Эдди задвигался, не медленно, не нежно, без всякого контроля и заигрывания.
Это было быстро, жестко и почти грубо.
Я обхватила ногами его бедра, просунула руки ему под мышки, держась за его плечи. Только я успела прошептать ему на ухо «сильнее», как меня захлестнуло неописуемое удовольствие, и я кончила.
Не тихим, не нежным, а всепоглощающим, с выгнутой шеей, напряженными конечностями, «о-боже-о-боже», стонущим оргазмом.
* * * * *
— Теперь говори, что хотела сказать.
Прошло много времени, сердцебиение и дыхание замедлились, и мы лежали друг напротив друга. Эдди закинул мою ногу себе на бедро и прижал мое лицо к своему горлу.
Обычно я испытала бы шок от того, что лежала голой рядом с голым Эдди после того, как занялась с ним сексом, и от того, что он напомнил мне о моей недавней лжи. Но я кончила слишком сильно, его твердое тело было слишком приятным, от него великолепно пахло, и я просто слишком устала беспокоиться обо всем этом.
— Я забыла, — солгала я.
Он гладил меня по спине, остановился, поднял голову и прошептал мне на ухо:
— Mi pequeña mentirosa (с исп. — моя маленькая лгунишка).

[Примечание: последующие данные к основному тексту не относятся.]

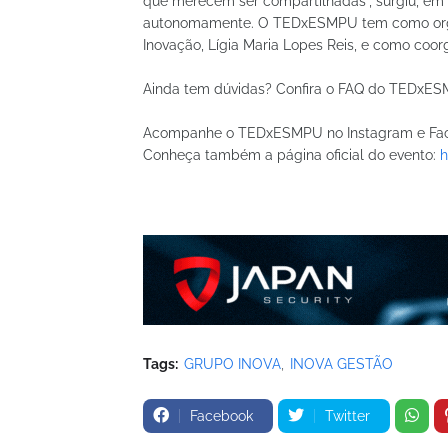
que merecem ser compartilhadas", surgiu, em 
autonomamente. O TEDxESMPU tem como organi
Inovação, Lígia Maria Lopes Reis, e como coor
Ainda tem dúvidas? Confira o FAQ do TEDxES
Acompanhe o TEDxESMPU no Instagram e Faceb
Conheça também a página oficial do evento:
h
Tags:
GRUPO INOVA
INOVA GESTÃO
Facebook
Twitter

Я вскинула голову, чуть не врезавшись в его подбородок. Вернула Взгляд, который в тот день был очень полезен, и рявкнула:
— Я не лгунья.
Он ухмыльнулся, в его глазах плескалось тепло и удовлетворение, и, глядя в них, я почувствовала себя еще более смешной, чем обычно, но в хорошем смысле.
— Лгунья, — сказал он, обхватив мой затылок и снова прижимая лицо к своему горлу. — Ты понятия не имеешь, что хочешь сказать.

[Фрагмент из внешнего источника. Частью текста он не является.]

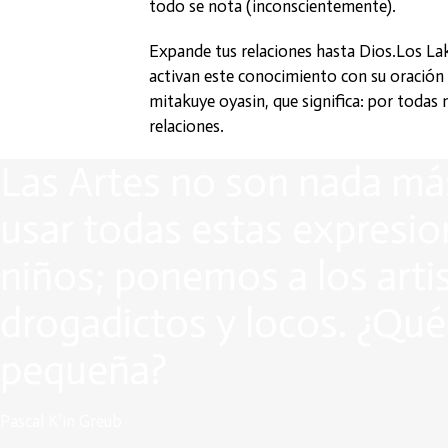
todo se nota (inconscientemente).
Expande tus relaciones hasta Dios.Los La
activan este conocimiento con su oración
mitakuye oyasin, que significa: por todas 
relaciones.
Las Artes no son nada má
usar todas estas expresio
niños; ponemos a los art
drogadictos y locos. ¿Qué
pequeña?
Pascal K’in Greub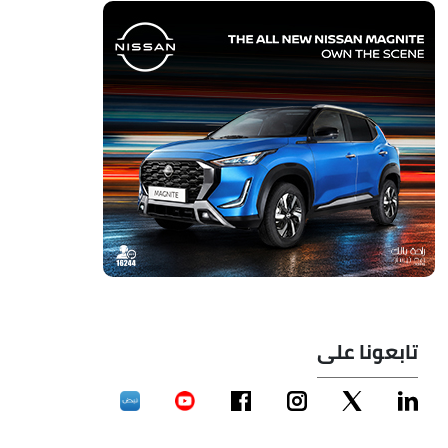
تابعونا على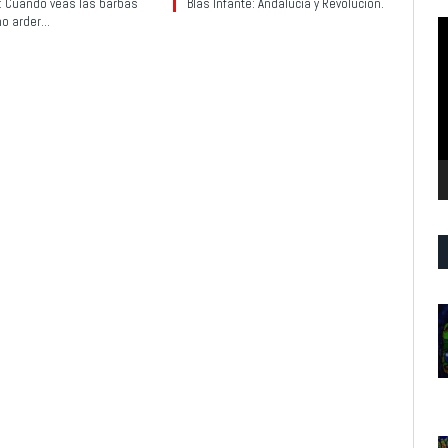
y: Cuando veas las barbas
Blas Infante: Andalucía y Revolución.
no arder…
R
d
v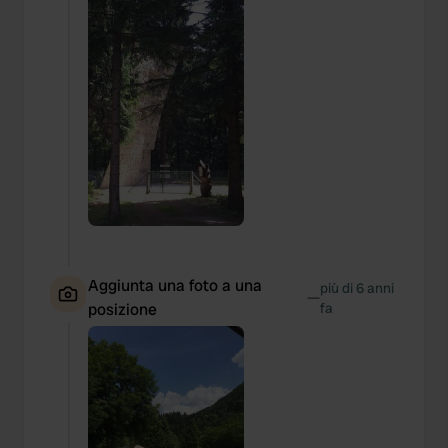
Aggiunta una foto a una
più di 6 anni
—
posizione
fa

— Имею, — проворчала я ему в горло.
— Тогда скажи.
Проклятье.
Проклятье, проклятье, проклятье.
— Ну-у-у… — протянула я долго, пока не почувствовала, как его тело затряслось, и у меня возникло ощущение, что он смеется.
Я снова подняла голову.
— Ты что, смеешься?
Он не только смеялся, но и улыбался: белые зубы на смуглой коже, ямочки и все такое.
— Chiquita, ты восхитительна.
— Я не восхитительна, — огрызнулась я.
Он покачал головой и перевернулся, увлекая меня за собой, так что я оказалась сверху. Я нависла над ним, уперевшись руками по обе стороны от него.

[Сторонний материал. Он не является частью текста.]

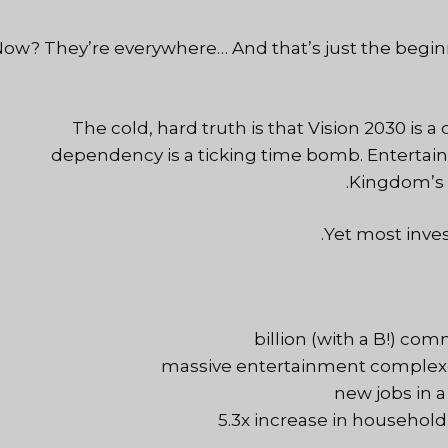
ow? They’re everywhere… And that’s just the begin
The cold, hard truth is that Vision 2030 is a
dependency is a ticking time bomb.
Entertai
Kingdom’s b
Yet most inves
5.3x increase in household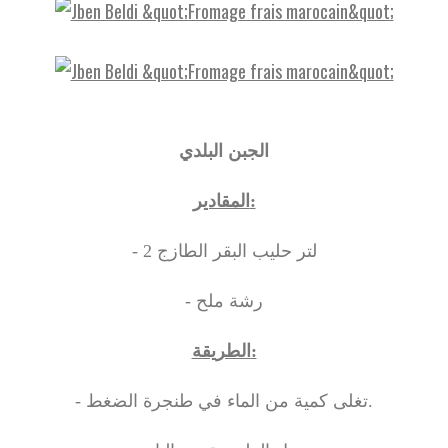
الجبن البلدي
المقادير:
- 2 لتر حليب البقر الطازج
- رشة ملح
الطريقة:
- تغلى كمية من الماء في طنجرة الضغط.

— Восхитительна, — возразил Эдди, когда я посмотрела на него сверху вниз. — Ты единственная известная мне женщина, которая может так сильно кончить и через пять минут начать спорить.
— Я не кончила «так сильно», — солгала я.
Выражение его лицо изменилось, удовлетворение усилилось, и я затаила дыхание.
— Кончила. Я наблюдал.
Фантастика.
— Ладно. Желаешь знать, что я хотела сказать? — спросила я, решив, что мне гораздо интереснее говорить на эту тему, чем о том, как сильно я кончила.
Его брови поползли вверх.
— Ты вспомнила?
Мои глаза сузились.
— Не будь засранцем.
Он снова перекатился, на этот раз укладывая меня на спину, сам опираясь на предплечье, наполовину навалившись на меня.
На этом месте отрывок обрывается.